▶ **Description of the task**: In the material below, find each line with the word "Outbound" and copy it.

▶ **Data provided**:
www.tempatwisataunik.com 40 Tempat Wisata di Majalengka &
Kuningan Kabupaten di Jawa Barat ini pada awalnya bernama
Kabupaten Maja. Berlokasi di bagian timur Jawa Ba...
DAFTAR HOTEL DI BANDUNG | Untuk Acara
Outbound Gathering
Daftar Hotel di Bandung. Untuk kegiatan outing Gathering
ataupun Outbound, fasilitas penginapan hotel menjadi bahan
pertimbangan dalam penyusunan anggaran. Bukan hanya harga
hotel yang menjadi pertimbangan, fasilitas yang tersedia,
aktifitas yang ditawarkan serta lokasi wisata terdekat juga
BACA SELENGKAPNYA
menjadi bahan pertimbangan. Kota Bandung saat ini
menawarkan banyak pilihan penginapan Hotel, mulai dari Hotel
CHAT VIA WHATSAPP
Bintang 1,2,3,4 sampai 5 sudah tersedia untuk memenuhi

▶ **Your solution**:
Outbound Gathering
ataupun Outbound, fasilitas penginapan hotel menjadi bahan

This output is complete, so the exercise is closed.